The Intel 80386 came in two flavours, the SX and DX. The same for the 80486 but SX and DX mean different things. I'm not quite sure what it means in 80386's (might have something to do with a 16-bit memory-bus on the SX's), but on an 80486, the DX has a built in maths-co-processor (FPU), and the SX means that a separate FPU (the 80487) must be installed separately. The '80' bit was dropped because people just pronounced the last 3 digits, so they were re-named the i386 and i486. Somehow, the i586 wasn't good enough for the Pentium, so the name "Pentium" was used ('pent' meaning five). This meant that the next generation of CPUs would have to be called the "Hexium" or even worse, the "Sexium". Red-faced Intel marketing staff then came up with the name "Pentium Pro" for the i686 line of CPUs. The problem with the i686 was that although it improved rapidly on the execution of 32-bit instructions, it was actually slower at executing 16-bit instructions. Intel had made a boo-boo and had assumed most people would be running mostly 32-bit code by then (1996), but Windows95 - although a 32-bit OS - still had huge chunks of 16-bit code in it, so it actually ran slower on a Pentium Pro than a Pentium. A year later, they created the Pentium MMX. As Intel were worried about Windows 95 and it's 16-bit code, they based the Pentium MMX on the i586 instead of the i686 (tho' I'm not really sure on this). Finally in 1998, the Pentium Pro and MMX branches were merged and the Pentium II came into being. Either they had sped up the 16-bit instruction execution, or they realised that Windows 98 which was about to be released had a greater prpoprtion of 32-bit code than Windows 95. By now, the ix86 naming convention had been abandoned, and they just kept adding Numbers to the end of their pentiums, and each new pentium had an additional name (eg: PIII = "Katmai"). Since the Pentium II, Intel have been releasing cheaper versions of their CPUs with smaller caches known as the Celerons.
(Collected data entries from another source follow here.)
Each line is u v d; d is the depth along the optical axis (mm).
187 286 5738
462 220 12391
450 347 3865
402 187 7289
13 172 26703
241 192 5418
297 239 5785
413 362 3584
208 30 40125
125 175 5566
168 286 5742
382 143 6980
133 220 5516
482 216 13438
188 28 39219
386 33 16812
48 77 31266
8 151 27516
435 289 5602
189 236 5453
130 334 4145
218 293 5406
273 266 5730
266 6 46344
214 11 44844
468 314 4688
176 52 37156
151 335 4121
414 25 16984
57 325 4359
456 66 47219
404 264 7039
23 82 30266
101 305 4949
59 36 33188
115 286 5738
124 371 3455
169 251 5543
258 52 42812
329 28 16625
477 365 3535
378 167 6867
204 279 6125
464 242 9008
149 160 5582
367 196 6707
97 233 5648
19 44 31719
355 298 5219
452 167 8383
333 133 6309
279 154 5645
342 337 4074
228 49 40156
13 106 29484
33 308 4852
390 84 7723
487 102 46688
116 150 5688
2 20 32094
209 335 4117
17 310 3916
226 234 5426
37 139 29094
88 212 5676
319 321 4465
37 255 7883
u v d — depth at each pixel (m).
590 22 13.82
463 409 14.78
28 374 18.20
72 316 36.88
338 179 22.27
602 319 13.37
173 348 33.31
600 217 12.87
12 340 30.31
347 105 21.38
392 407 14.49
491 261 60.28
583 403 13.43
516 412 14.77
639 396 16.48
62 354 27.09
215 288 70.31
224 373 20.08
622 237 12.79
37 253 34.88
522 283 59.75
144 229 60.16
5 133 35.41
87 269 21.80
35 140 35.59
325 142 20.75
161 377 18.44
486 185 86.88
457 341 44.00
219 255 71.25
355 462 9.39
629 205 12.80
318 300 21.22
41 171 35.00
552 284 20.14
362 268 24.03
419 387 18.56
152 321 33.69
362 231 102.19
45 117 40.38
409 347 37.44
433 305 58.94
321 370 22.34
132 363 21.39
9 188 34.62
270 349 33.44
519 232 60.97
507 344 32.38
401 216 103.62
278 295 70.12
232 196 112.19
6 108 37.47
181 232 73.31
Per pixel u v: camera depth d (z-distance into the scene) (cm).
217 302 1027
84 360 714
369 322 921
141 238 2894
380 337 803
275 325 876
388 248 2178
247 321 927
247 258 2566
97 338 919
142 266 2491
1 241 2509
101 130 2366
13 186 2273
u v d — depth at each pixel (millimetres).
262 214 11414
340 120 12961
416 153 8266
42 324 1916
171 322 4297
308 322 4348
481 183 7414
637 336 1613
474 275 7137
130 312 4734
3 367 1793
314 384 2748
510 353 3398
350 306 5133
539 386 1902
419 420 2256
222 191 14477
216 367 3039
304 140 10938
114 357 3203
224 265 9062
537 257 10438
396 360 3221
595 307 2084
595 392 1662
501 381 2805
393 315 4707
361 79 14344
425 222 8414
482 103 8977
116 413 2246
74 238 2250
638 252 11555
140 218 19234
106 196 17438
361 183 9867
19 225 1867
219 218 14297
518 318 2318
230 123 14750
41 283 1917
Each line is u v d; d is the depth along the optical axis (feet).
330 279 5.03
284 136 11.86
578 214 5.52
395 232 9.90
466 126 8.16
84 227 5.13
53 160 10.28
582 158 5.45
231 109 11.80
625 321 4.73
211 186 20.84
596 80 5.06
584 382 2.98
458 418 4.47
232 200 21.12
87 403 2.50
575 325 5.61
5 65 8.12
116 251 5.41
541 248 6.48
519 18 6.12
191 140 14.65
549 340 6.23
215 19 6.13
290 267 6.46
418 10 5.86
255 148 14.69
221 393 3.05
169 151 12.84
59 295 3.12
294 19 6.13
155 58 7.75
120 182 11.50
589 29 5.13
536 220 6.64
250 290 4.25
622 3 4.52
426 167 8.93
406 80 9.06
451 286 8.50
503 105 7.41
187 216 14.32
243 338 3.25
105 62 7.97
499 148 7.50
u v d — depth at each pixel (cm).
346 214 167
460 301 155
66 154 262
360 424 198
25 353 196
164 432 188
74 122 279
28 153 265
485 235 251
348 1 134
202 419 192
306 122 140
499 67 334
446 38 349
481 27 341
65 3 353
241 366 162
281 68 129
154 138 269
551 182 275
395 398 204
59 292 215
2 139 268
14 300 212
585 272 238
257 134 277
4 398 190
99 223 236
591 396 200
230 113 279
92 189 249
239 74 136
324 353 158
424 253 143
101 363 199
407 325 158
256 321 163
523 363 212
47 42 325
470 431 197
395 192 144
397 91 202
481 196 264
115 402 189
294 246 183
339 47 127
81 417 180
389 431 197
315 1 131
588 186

Rival chip-maker AMD are also guilty of producing misleading names. IIRC They re-named their early Athlons to Durons and released a new faster batch of Athlons.

My god, I'd hate to see what these guys call their kids.

AE.

GCC has -ffast-math and -fieee-fp (or something like that). -ffast-math implies -fno-ieee-fp.

Not really. The Pentium Pro had two Achiles heels:
- Mixing operations of different sizes on the same registers would cause partial register stalls of 6 cycles (stall penalty reduced on the P2, but I'm not sure to how much).
- Prefixes would cost one additional cycle to process (most prefixes became 'free' in the P2)

There's nothing that's 16-bit specific; it's just that the code people wrote (or that compilers outputted) wasn't adapted to the CPU (or vice-versa, depending on your point-of-view )

Yeah, around the same time Itanic was announced, back in 1995 or so.

BTW I just found the GCC warning option that always warns if you try to use == with floats.